Император перевёл дух, смочил горло очередной гвардейской «соткой», вытер усы.
— Видишь, друг Джеральд, где настоящая-то демократия? Сам своё право упустил, так фискал напомнит. И тебе, и обидчику. И всё это было осмыслено и подробно расписано за сто почти лет до вашей, так сказать, Конституции…
Так вот нам, по положению, невместно по пустякам, не касающимся исполняемых нами должностей, ссориться. Эмоции оставим для другого случая. Поэтому продолжаю.
Хотя мы ведём переговоры «без предварительных условий», одно наличествует априорно. Россия из ТАОС выходит. В нарисованном вами апокалиптическом сценарии, с которым я в целом согласен, нам гораздо легче будет продержаться в одиночку. Это очевидно. Просторы и климат делают мою страну куда менее привлекательной для «выходцев с Юга», чем любую другую.
Наша армия готова защищать свои рубежи до конца, от Владивостока до Варшавы, опираясь на полную поддержку привычного к любым невзгодам населения, генетически умеющего воевать без оглядки на собственную жизнь, и уж тем более — конвенции любого рода, если их заведомо не соблюдает неприятель. Наш мобилизационный потенциал, что вам, как Верховному Главнокомандующему американской армии, наверняка известно, на сегодня составляет сорок миллионов достаточно обученных военному делу мужчин в возрасте от двадцати пяти до пятидесяти лет. Ещё столько же, с привлечением женщин, может принять участие в иррегулярных[20] формированиях и партизанском движении. Так что мы устоим в любом случае. Лишь бы патронов хватило, а их точно хватит.

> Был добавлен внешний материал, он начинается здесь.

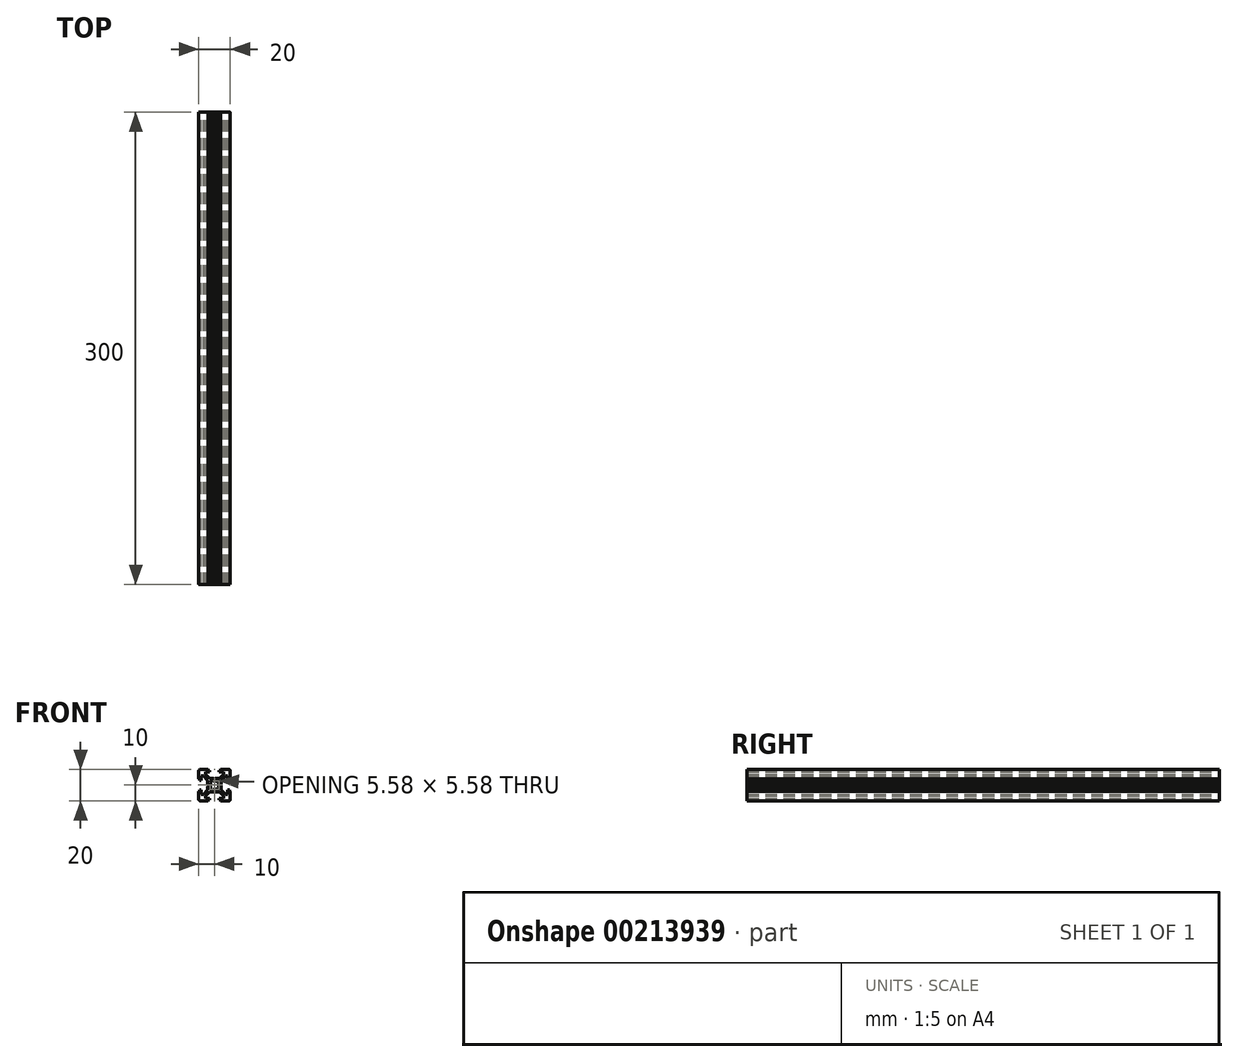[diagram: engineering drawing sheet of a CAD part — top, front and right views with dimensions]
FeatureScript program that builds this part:
annotation { "Feature Type Name" : "Feature", "Feature Type Description" : "" }
export const myFeature = defineFeature(function(context is Context, id is Id, definition is map)
    precondition{}
    {
        {
            var Q0;
            Q0=qCreatedBy(makeId("Front.planeOp"),FACE);
            var sketch = newSketch(context, id + "F0", { "sketchPlane" : qUnion([Q0])});
            skArc(sketch, "E0", {"start": v(-2.43, 1.3) * mm, "mid": v(-2.67, 0.67) * mm, "end": v(-2.75, 0) * mm});
            skPoint(sketch, "E1.visualSharp", {"position": v(-10, 10) * mm});
            skArc(sketch, "E1.filletArc", {"start": v(-9, 10) * mm, "mid": v(-9.7, 9.7) * mm, "end": v(-10, 9) * mm});
            skLineSegment(sketch, "E2", {"start": v(-3.85, 0) * mm, "end": v(0, 0) * mm, "construction": true});
            skLineSegment(sketch, "E3", {"start": v(0, 3.85) * mm, "end": v(0, 0) * mm, "construction": true});
            skLineSegment(sketch, "E4.0", {"start": v(-9.5, 3) * mm, "end": v(-8.4, 3) * mm});
            skLineSegment(sketch, "E5.0", {"start": v(-3, 9.5) * mm, "end": v(-3, 8.4) * mm});
            skLineSegment(sketch, "E6.trimOffspring", {"start": v(-10, 4) * mm, "end": v(-10, 9) * mm});
            skLineSegment(sketch, "E7.trimOffspring", {"start": v(-4, 10) * mm, "end": v(-9, 10) * mm});
            skLineSegment(sketch, "E8.0", {"start": v(-3, 8.4) * mm, "end": v(-5.8, 8.4) * mm});
            skLineSegment(sketch, "E8.1", {"start": v(-8.4, 3) * mm, "end": v(-8.4, 5.8) * mm});
            skLineSegment(sketch, "E9", {"start": v(-8.4, 8.4) * mm, "end": v(0, 0) * mm, "construction": true});
            skLineSegment(sketch, "E10.0", {"start": v(-5.8, 6.93) * mm, "end": v(-3.12, 4.25) * mm});
            skLineSegment(sketch, "E11.0", {"start": v(-6.93, 5.8) * mm, "end": v(-4.25, 3.12) * mm});
            skArc(sketch, "E12.trimOffspring", {"start": v(-1.66, 2.79) * mm, "mid": v(-2.3, 2.3) * mm, "end": v(-2.79, 1.66) * mm});
            skLineSegment(sketch, "E13.top", {"start": v(-10, 4) * mm, "end": v(-9.5, 4) * mm});
            skLineSegment(sketch, "E13.right", {"start": v(-9.5, 3) * mm, "end": v(-9.5, 4) * mm});
            skLineSegment(sketch, "E14.top", {"start": v(-3, 9.5) * mm, "end": v(-4, 9.5) * mm});
            skLineSegment(sketch, "E14.right", {"start": v(-4, 10) * mm, "end": v(-4, 9.5) * mm});
            skLineSegment(sketch, "E15.bottom", {"start": v(-3.12, 4.25) * mm, "end": v(-0.75, 4.25) * mm});
            skLineSegment(sketch, "E15.left", {"start": v(-4.25, 3.12) * mm, "end": v(-4.25, 0.75) * mm});
            skLineSegment(sketch, "E16", {"start": v(-8.4, 5.8) * mm, "end": v(-6.93, 5.8) * mm});
            skLineSegment(sketch, "E17", {"start": v(-5.8, 8.4) * mm, "end": v(-5.8, 6.93) * mm});
            skPoint(sketch, "E18.orphan", {"position": v(-4.25, 4.25) * mm});
            skLineSegment(sketch, "E19.trimOffspring", {"start": v(-2.79, 1.66) * mm, "end": v(-2.43, 1.3) * mm});
            skLineSegment(sketch, "E20.trimOffspring", {"start": v(-1.66, 2.79) * mm, "end": v(-1.3, 2.43) * mm});
            skLineSegment(sketch, "E21", {"start": v(-4.25, 0.75) * mm, "end": v(-3.85, 0) * mm});
            skPoint(sketch, "E22.orphan", {"position": v(-4.25, 0) * mm});
            skLineSegment(sketch, "E23", {"start": v(0, 3.85) * mm, "end": v(-0.75, 4.25) * mm});
            skPoint(sketch, "E24.orphan", {"position": v(0, 4.25) * mm});
            skArc(sketch, "E25.trimOffspring", {"start": v(0, 2.75) * mm, "mid": v(-0.67, 2.67) * mm, "end": v(-1.3, 2.43) * mm});
            skLineSegment(sketch, "E26", {"start": v(0, 2.75) * mm, "end": v(0, 3.85) * mm});
            skLineSegment(sketch, "E27", {"start": v(-3.85, 0) * mm, "end": v(-2.75, 0) * mm});
            skSolve(sketch);
        }
        {
            var Q0;
            Q0 = qSketchRegion(id + "F0", true);
            extrude(context, id + "F1", {"entities" : qUnion([Q0]), "depth" : 300 * mm});
        }
        {
            var Q0;
            Q0=qCreatedBy(makeId("Top.planeOp"),FACE);
            var sketch = newSketch(context, id + "F2", { "sketchPlane" : qUnion([Q0])});
            skLineSegment(sketch, "E28", {"start": v(0, 0) * mm, "end": v(0, -300) * mm, "construction": true});
            skSolve(sketch);
        }
        {
            var Q0;
            Q0=makeQuery(id+"F1.opExtrude","SWEPT_BODY",BODY,{"disambiguationData":[OSD([sQuery(id+"F0.wireOp",EDGE,"E0"),sQuery(id+"F0.wireOp",EDGE,"E1.filletArc"),sQuery(id+"F0.wireOp",EDGE,"E4.0"),sQuery(id+"F0.wireOp",EDGE,"E5.0"),sQuery(id+"F0.wireOp",EDGE,"E6.trimOffspring"),sQuery(id+"F0.wireOp",EDGE,"E7.trimOffspring"),sQuery(id+"F0.wireOp",EDGE,"E8.0"),sQuery(id+"F0.wireOp",EDGE,"E8.1"),sQuery(id+"F0.wireOp",EDGE,"E10.0"),sQuery(id+"F0.wireOp",EDGE,"E11.0"),sQuery(id+"F0.wireOp",EDGE,"E12.trimOffspring"),sQuery(id+"F0.wireOp",EDGE,"E13.top"),sQuery(id+"F0.wireOp",EDGE,"E13.right"),sQuery(id+"F0.wireOp",EDGE,"E14.top"),sQuery(id+"F0.wireOp",EDGE,"E14.right"),sQuery(id+"F0.wireOp",EDGE,"E15.bottom"),sQuery(id+"F0.wireOp",EDGE,"E15.left"),sQuery(id+"F0.wireOp",EDGE,"E16"),sQuery(id+"F0.wireOp",EDGE,"E17"),sQuery(id+"F0.wireOp",EDGE,"E19.trimOffspring"),sQuery(id+"F0.wireOp",EDGE,"E20.trimOffspring"),sQuery(id+"F0.wireOp",EDGE,"E21"),sQuery(id+"F0.wireOp",EDGE,"E23"),sQuery(id+"F0.wireOp",EDGE,"E25.trimOffspring"),sQuery(id+"F0.wireOp",EDGE,"E26"),sQuery(id+"F0.wireOp",EDGE,"E27")])]});
            var Q1;
            Q1=sQuery(id+"F2.wireOp",EDGE,"E28");
            circularPattern(context, id + "F3", {"operationType" : NewBodyOperationType.ADD, "entities" : qUnion([Q0]), "axis" : qUnion([Q1]), "angle" : 360 * degree, "instanceCount" : 4, "equalSpace" : true});
        }
    });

Ни один, даже теоретически вообразимый противник не сможет, проникнув вглубь России на пару тысяч километров, просто физически выжить там больше нескольких недель — с напрочь отрезанными коммуникациями. При этом нашему солдату для поддержания полной боеспособности достаточно кружки кипятка и двух сухарей в сутки. Плюс — подножный корм…
Пока до «подножного» дело не дошло, Олег Константинович положил себе на тарелку несколько ломтиков страсбургского паштета, кусочек копчёного угря, какую-то зелень. Поднял на уровень глаз рюмку.
— Дорогой Джеральд, перед иными, называющими себя цивилизованными народами давным-давно не стоит проблема физического выживания этноса. А для нас это — тысячелетняя, увы, но повседневная реальность. К тому же (у русских — очень хорошая память, если кто не знает, просто мы из врожденной скромности ею не рисуемся), мы не забыли, как наши союзники по Мировой войне фактически предали Россию. Да, да — очередной раз предали, заняв якобы «нейтральную» позицию в нашей борьбе с большевизмом. На самом же деле — желая отхватить по куску, какой проглотить удастся. Немцы — Украину и Прибалтику, англичане — Архангельск и Кавказ, вы с Японцами — Дальний Восток от Камчатки до Урала. Если всего урвать не получится — под благовидным предлогом отказаться хоть от ранее достигнутых договорённостей. В частности — по Константинополю и Проливам, нам обещанным за спасение Парижа и прочие мелкие услуги в одна тысяча девятьсот пятнадцатом году. Теперь, как говорится, долг платежом красен.
Доджсон не то чтобы смутился, но почувствовал себя некомфортно. Император прав, как личность и правитель гигантской, по всем показателям — могучей страны. Не только экономикой — железной волей, абсолютно нечувствительной к привходящим обстоятельствам.
Но это ещё полбеды. Олег и его страна действительно имеют практическую возможность предъявить союзникам счёт за все прошлые обиды, опираясь на единодушную волевую позицию, безусловную солидарность, или, как выражались в Византии, симфонию власти — светской, церковной и нутряной, народной, не всегда сформулированной, но всегда очевидной.